TEXT TO READ >>
The staff of High Country News cordially invites all readers and friends to our holiday open house. It will be at our Paonia, Colo., office (119 Grand Ave.) on Wednesday, Dec. 9, from 5 to 7:30 p.m. We’ll provide refreshments. Hope to see you there!

READERS ON ROAD TRIPS
The warm Indian summer days brought traveling HCN readers to our Paonia, Colo., offices. Paula and Steve Yeary of Happy Jack, Ariz., came by during their annual fall color tour of southern Colorado to “get (their) fix of the mountains.” They told us about the new Discovery Channel telescope going up near them, and lamented how their once-dark skies are beginning to reflect the glow from Phoenix.

Dan and Libby Fiene, from Lake Forest Park, Wash., were on a whirlwind tour of Colorado, visiting the Black Canyon of the Gunnison National Park and Colorado National Monument before stopping by HCN‘s headquarters. The retired couple aren’t strangers to our state — Dan grew up in nearby Grand Junction and met Libby in Aspen in the ’70s.

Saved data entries
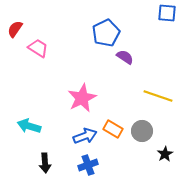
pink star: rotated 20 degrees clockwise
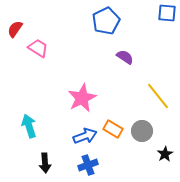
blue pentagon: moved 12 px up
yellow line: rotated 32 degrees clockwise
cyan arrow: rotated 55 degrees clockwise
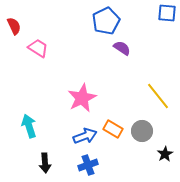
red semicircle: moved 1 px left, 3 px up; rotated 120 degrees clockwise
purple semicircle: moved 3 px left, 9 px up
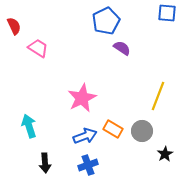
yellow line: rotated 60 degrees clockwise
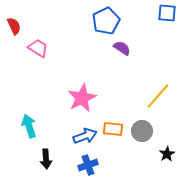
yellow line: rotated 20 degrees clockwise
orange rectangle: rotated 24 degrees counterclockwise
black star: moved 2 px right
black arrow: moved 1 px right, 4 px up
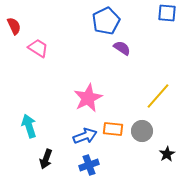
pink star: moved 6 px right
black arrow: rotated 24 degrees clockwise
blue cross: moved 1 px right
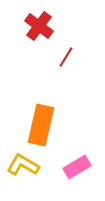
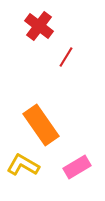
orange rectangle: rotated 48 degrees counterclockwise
---
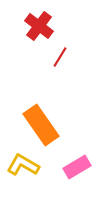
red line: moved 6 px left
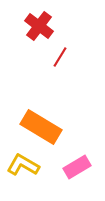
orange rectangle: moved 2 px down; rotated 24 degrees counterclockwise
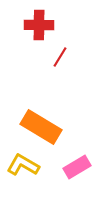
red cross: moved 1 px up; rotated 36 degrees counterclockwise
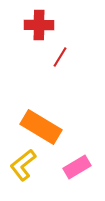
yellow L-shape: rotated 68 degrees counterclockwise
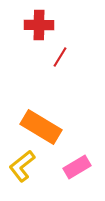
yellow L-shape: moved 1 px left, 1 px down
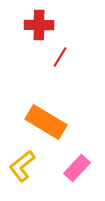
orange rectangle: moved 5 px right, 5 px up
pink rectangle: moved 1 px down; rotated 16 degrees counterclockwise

AIM OF THE TASK >> Rewrite the readers' road trips text from "READERS ON ROAD" up to and including "in the ’70s.", changing "telescope" to "observatory" everywhere it appears.

SOLUTION TO THIS TASK >>
READERS ON ROAD TRIPS
The warm Indian summer days brought traveling HCN readers to our Paonia, Colo., offices. Paula and Steve Yeary of Happy Jack, Ariz., came by during their annual fall color tour of southern Colorado to “get (their) fix of the mountains.” They told us about the new Discovery Channel observatory going up near them, and lamented how their once-dark skies are beginning to reflect the glow from Phoenix.

Dan and Libby Fiene, from Lake Forest Park, Wash., were on a whirlwind tour of Colorado, visiting the Black Canyon of the Gunnison National Park and Colorado National Monument before stopping by HCN‘s headquarters. The retired couple aren’t strangers to our state — Dan grew up in nearby Grand Junction and met Libby in Aspen in the ’70s.